Does your board have split-bios or just a dual-bios? Well, I have an relative old B75 board here, which has two 16 MiB flashchips. The bios is split between them and there are backup's of the boot and (kind of) main bios block in the secondary chip (which also contains the ME block). If you have a situation like that, you are most likely screwed cuz there is not much information about it. There are also "just split" bios setup where your "bios block" is split into two chips which are logically connected as one and so on read as one big chip. That's unusual at consumer hardware from what I've seen so far but it happens. And ofc there are normal backup setup like some (most?) gigabyte mainboards have.. On these it gets a bit complicated as well. Some check if the main bios chip is just unbootable, some check for broken functions and others verify everything with built in checksums (that's usually on business machines the case).

I hope that the information above is enough and that I didn't miss anything important to explain, let's just continue.

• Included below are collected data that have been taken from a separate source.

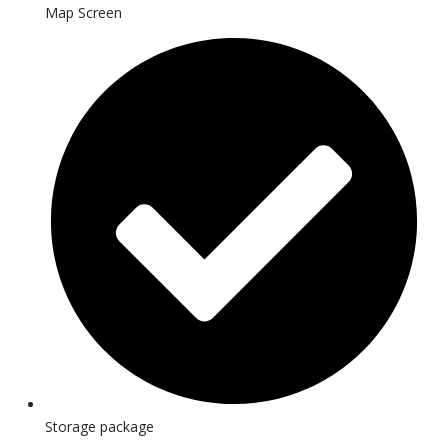
Map Screen
Storage package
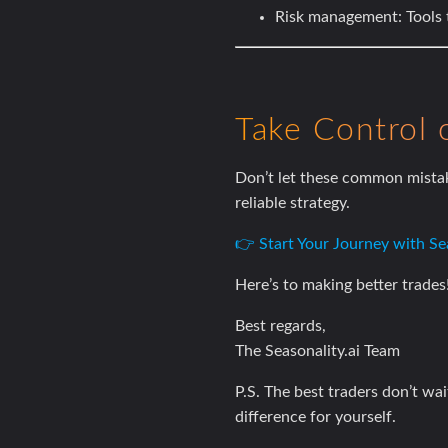
Risk management:
Tools 
Take Control 
Don’t let these common mistak
reliable strategy.
👉 Start Your Journey with Sea
Here’s to making better trades
Best regards,
The Seasonality.ai Team
P.S. The best traders don’t wa
difference for yourself.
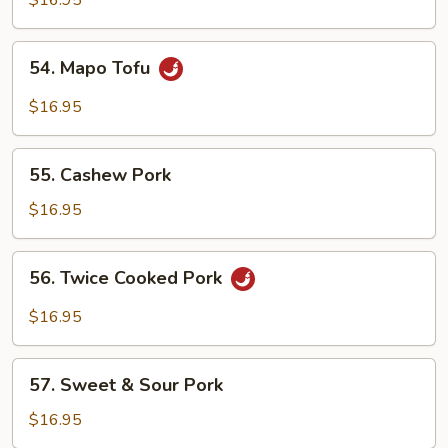
$16.95
with
Bean
54.
Curd
54. Mapo Tofu
Mapo
Tofu
$16.95
55.
55. Cashew Pork
Cashew
Pork
$16.95
56.
56. Twice Cooked Pork
Twice
Cooked
$16.95
Pork
57.
57. Sweet & Sour Pork
Sweet
&
$16.95
Sour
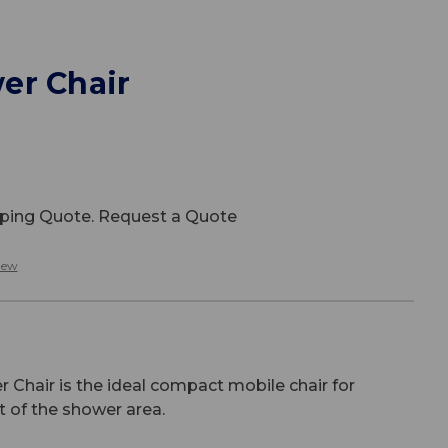
er Chair
ipping Quote. Request a Quote
iew
Chair is the ideal compact mobile chair for
t of the shower area.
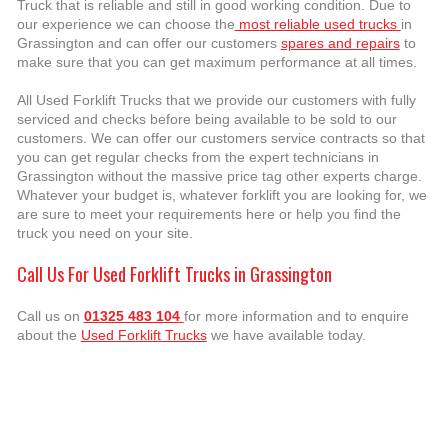
Truck that is reliable and still in good working condition. Due to
our experience we can choose the
most reliable used trucks
in
Grassington and can offer our customers
spares and repairs
to
make sure that you can get maximum performance at all times.
All Used Forklift Trucks that we provide our customers with fully
serviced and checks before being available to be sold to our
customers. We can offer our customers service contracts so that
you can get regular checks from the expert technicians in
Grassington without the massive price tag other experts charge.
Whatever your budget is, whatever forklift you are looking for, we
are sure to meet your requirements here or help you find the
truck you need on your site.
Call Us For Used Forklift Trucks in Grassington
Call us on
01325 483 104
for more information and to enquire
about the
Used Forklift Trucks
we have available today.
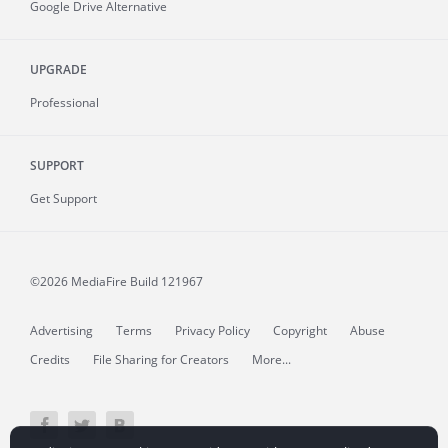
Google Drive Alternative
UPGRADE
Professional
SUPPORT
Get Support
©2026 MediaFire
Build 121967
Advertising
Terms
Privacy Policy
Copyright
Abuse
Credits
File Sharing for Creators
More...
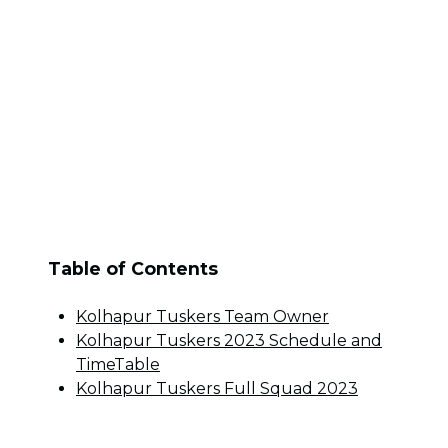
Table of Contents
Kolhapur Tuskers Team Owner
Kolhapur Tuskers 2023 Schedule and
TimeTable
Kolhapur Tuskers Full Squad 2023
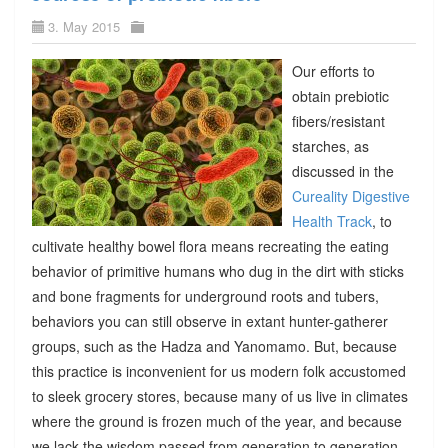
3. May 2015
Our efforts to
obtain prebiotic
fibers/resistant
starches, as
discussed in the
Cureality Digestive
Health Track
, to
cultivate healthy bowel flora means recreating the eating
behavior of primitive humans who dug in the dirt with sticks
and bone fragments for underground roots and tubers,
behaviors you can still observe in extant hunter-gatherer
groups, such as the Hadza and Yanomamo. But, because
this practice is inconvenient for us modern folk accustomed
to sleek grocery stores, because many of us live in climates
where the ground is frozen much of the year, and because
we lack the wisdom passed from generation to generation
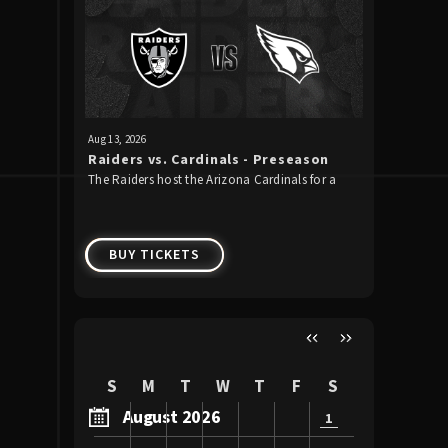
Upcoming Events
Aug
13
, 2026
Aug
22
, 2026
Raiders vs. Cardinals - Preseason
Guns N'
The Raiders host the Arizona Cardinals for a
Guns N’ Ro
Week 1
preseason game for the second straight year.
to Allegia
2026!
BUY TICKETS
BUY 
S
M
T
W
T
F
S
August 2026
1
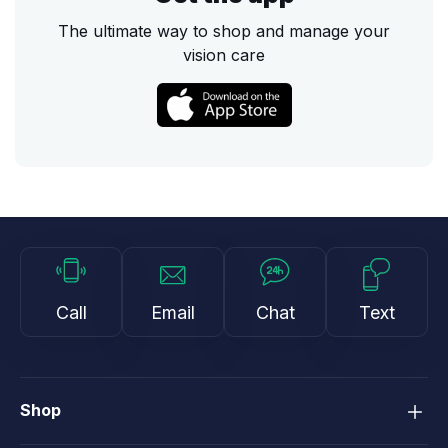
The ultimate way to shop and manage your
vision care
Call
Email
Chat
Text
Shop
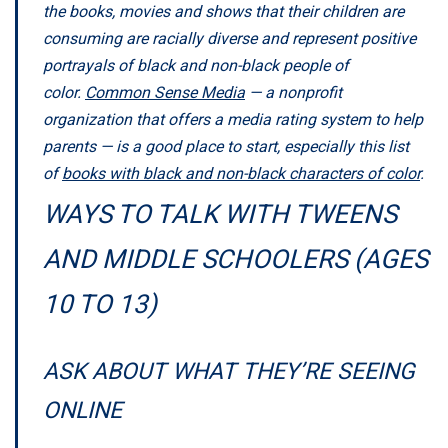
the books, movies and shows that their children are
consuming are racially diverse and represent positive
portrayals of black and non-black people of
color.
Common Sense Media
— a nonprofit
organization that offers a media rating system to help
parents — is a good place to start, especially this list
of
books with black and non-black characters of color
.
WAYS TO TALK WITH TWEENS
AND MIDDLE SCHOOLERS (AGES
10 TO 13)
ASK ABOUT WHAT THEY’RE SEEING
ONLINE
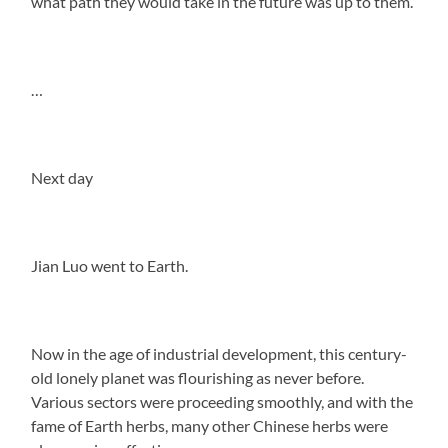
what path they would take in the future was up to them.
…
Next day
Jian Luo went to Earth.
Now in the age of industrial development, this century-
old lonely planet was flourishing as never before.
Various sectors were proceeding smoothly, and with the
fame of Earth herbs, many other Chinese herbs were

How would I continue if I were you? Well, I'd start with the chips. If you have only one, well, idk, never had any real problems with systems containing only one chip aside of entire dead machines, slow booting machines or hard-off(ish) machines (watchdog timer). If you have two, I'd read both and kinda "compare" them to each other. They will most likely not exactly match cuz nowadays bios settings are stored as well as the bios itself. They should be let's say about 80% equal to each other (just a guess). Then you have a dual-bios system with backups (most likely). If they don't match, you may have a split or "custom" backup bios. Yes, there are backup solutions which are custom, so you don't have a 1:1 copy of the original bios, but fortunately they are relative rare. If you have a split bios, well, rip you. You could try to put them together (there are even windows cmd commands to do so) and try to open/edit them with the mentioned tools (or with UEFITool, avail on github). There are two variations, so you may be lucky :)

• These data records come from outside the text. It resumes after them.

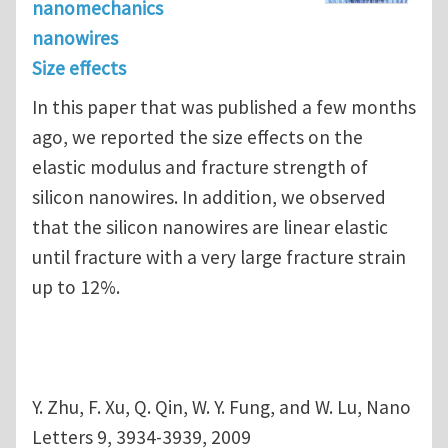
nanomechanics
nanowires
Size effects
In this paper that was published a few months
ago, we reported the size effects on the
elastic modulus and fracture strength of
silicon nanowires. In addition, we observed
that the silicon nanowires are linear elastic
until fracture with a very large fracture strain
up to 12%.
Y. Zhu, F. Xu, Q. Qin, W. Y. Fung, and W. Lu, Nano
Letters 9, 3934-3939, 2009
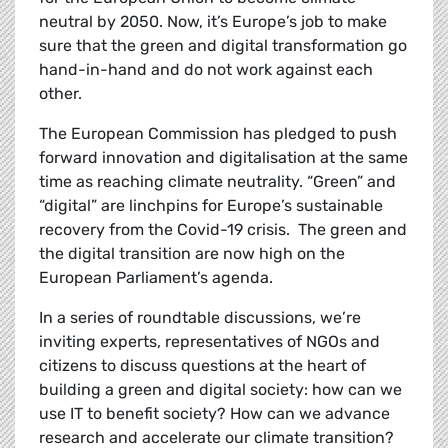
neutral by 2050. Now, it’s Europe’s job to make
sure that the green and digital transformation go
hand-in-hand and do not work against each
other.
The European Commission has pledged to
push
forward innovation and digitalisation at the same
time as reaching climate neutrality. “Green” and
“digital” are linchpins for Europe’s sustainable
recovery from the Covid-19 crisis. The green and
the digital transition are now high on the
European Parliament’s agenda.
In a series of roundtable discussions, we’re
inviting experts, representatives of NGOs and
citizens to discuss questions at the heart of
building a green and digital society: how can we
use IT to benefit society? How can we advance
research and accelerate our climate transition?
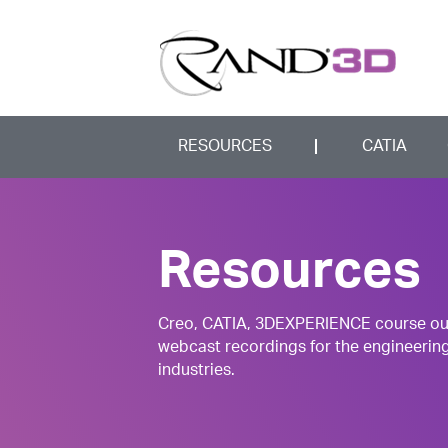
RESOURCES
CATIA
Resources
Creo, CATIA, 3DEXPERIENCE course outli
webcast recordings for the engineerin
industries.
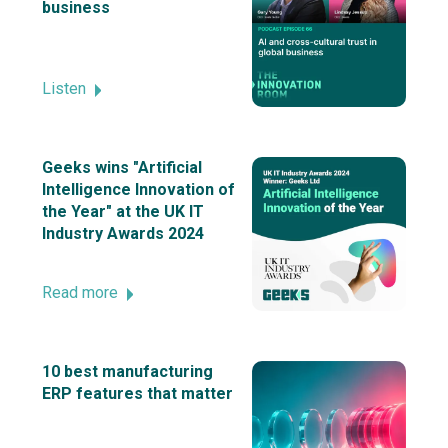
business
Listen
Geeks wins "Artificial
Intelligence Innovation of
the Year" at the UK IT
Industry Awards 2024
Read more
10 best manufacturing
ERP features that matter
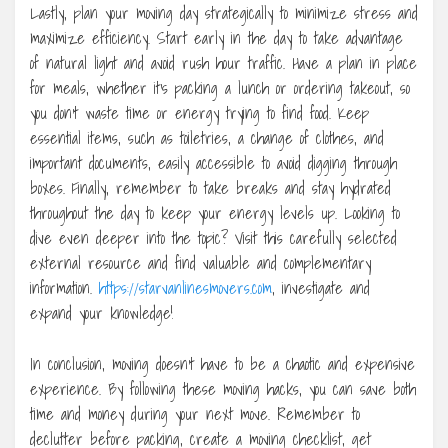
Lastly, plan your moving day strategically to minimize stress and
maximize efficiency. Start early in the day to take advantage
of natural light and avoid rush hour traffic. Have a plan in place
for meals, whether it’s packing a lunch or ordering takeout, so
you don’t waste time or energy trying to find food. Keep
essential items, such as toiletries, a change of clothes, and
important documents, easily accessible to avoid digging through
boxes. Finally, remember to take breaks and stay hydrated
throughout the day to keep your energy levels up. Looking to
dive even deeper into the topic? Visit this carefully selected
external resource and find valuable and complementary
information.
https://starvanlinesmovers.com
, investigate and
expand your knowledge!
In conclusion, moving doesn’t have to be a chaotic and expensive
experience. By following these moving hacks, you can save both
time and money during your next move. Remember to
declutter before packing, create a moving checklist, get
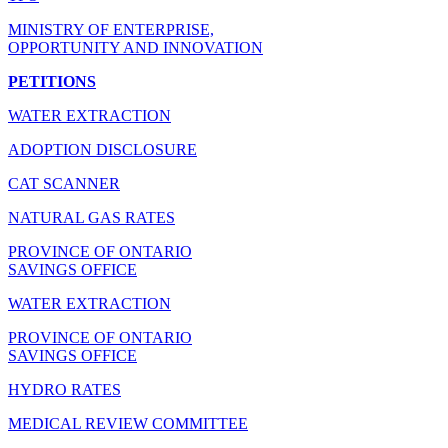
MINISTRY OF ENTERPRISE,
OPPORTUNITY AND INNOVATION
PETITIONS
WATER EXTRACTION
ADOPTION DISCLOSURE
CAT SCANNER
NATURAL GAS RATES
PROVINCE OF ONTARIO
SAVINGS OFFICE
WATER EXTRACTION
PROVINCE OF ONTARIO
SAVINGS OFFICE
HYDRO RATES
MEDICAL REVIEW COMMITTEE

So, let's move on. One point I should have mentioned earlier but totally forgot about is possible problems with reading/writing of the chip. You MAY be able to fully read/write them without desoldering, but it could happen you are not. I personally flash chips on windows (with that chinese software you can get for your CH341A programmer) for a simple reason: less problems. Lemme explain: If you connect your flasher (however you do it) to the SPI chip, flashrom just does its job. But thee chinese software reports errors and a good indicator for problems is the "detect flash" function (left side). If it detects your chip, fine. You could get write problems but read is most likely fine. If it doesn't, hm. You are most likely screwed. Unfortunately. I hope this doesn't happen to you cuz this either requires you to do dangerous things or just desolder the chip. Whatever, I did indeed read the whole topic above but you didn't mention anything in special of I missed it. If you can read from the chip (with detected chip) you should as the next step verify your dump's size. That's a thing most newbies forget about. I've mentioned the chip size above with MiB. Yea, thats correct. MB isn't really specified for x1000 or x1024 measures. But you need to measure exactly with 1024 multiplier. Like 8 MiB means 8192 KibiBytes (KiB).

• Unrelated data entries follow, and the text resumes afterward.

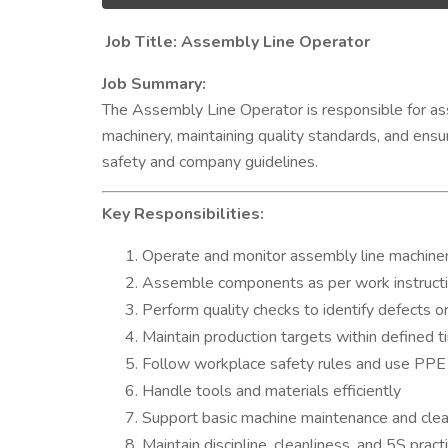
Job Title: Assembly Line Operator
Job Summary:
The Assembly Line Operator is responsible for ass
machinery, maintaining quality standards, and ens
safety and company guidelines.
Key Responsibilities:
Operate and monitor assembly line machine
Assemble components as per work instruct
Perform quality checks to identify defects o
Maintain production targets within defined t
Follow workplace safety rules and use PPE 
Handle tools and materials efficiently
Support basic machine maintenance and clean
Maintain discipline, cleanliness, and 5S prac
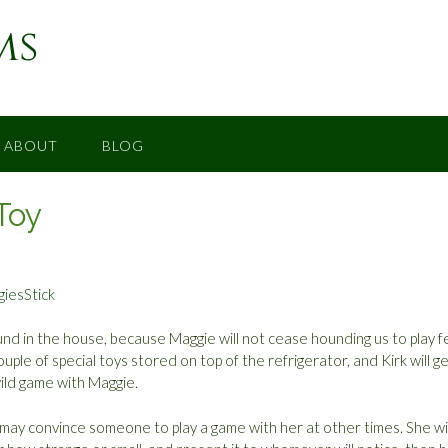
ms
ABOUT
BLOG
Toy
nd in the house, because Maggie will not cease hounding us to play f
uple of special toys stored on top of the refrigerator, and Kirk will g
ild game with Maggie.
may convince someone to play a game with her at other times. She wil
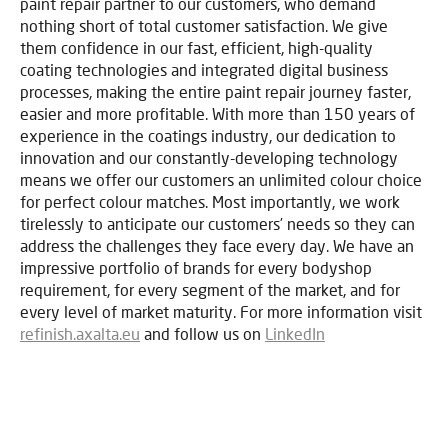
paint repair partner to our customers, who demand
nothing short of total customer satisfaction. We give
them confidence in our fast, efficient, high-quality
coating technologies and integrated digital business
processes, making the entire paint repair journey faster,
easier and more profitable. With more than 150 years of
experience in the coatings industry, our dedication to
innovation and our constantly-developing technology
means we offer our customers an unlimited colour choice
for perfect colour matches. Most importantly, we work
tirelessly to anticipate our customers’ needs so they can
address the challenges they face every day. We have an
impressive portfolio of brands for every bodyshop
requirement, for every segment of the market, and for
every level of market maturity. For more information visit
refinish.axalta.eu
and follow us on
LinkedIn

This answer got so long and I may have missed some parts but well. To answer your original question in short: Yes. If you have a simple dual bios with two "identical" (80% rule, see above) chip contents, just flash both and see what happens. But be careful, always keep one or more backups of your original contents just in case - even once you are done. Sometimes disabling the ME thing breaks other things. I tried to give you as much information as possible without leaving too many knowledge-holes (german: wissenslücken) so that you don't accidently brick your machine by not knowing enough.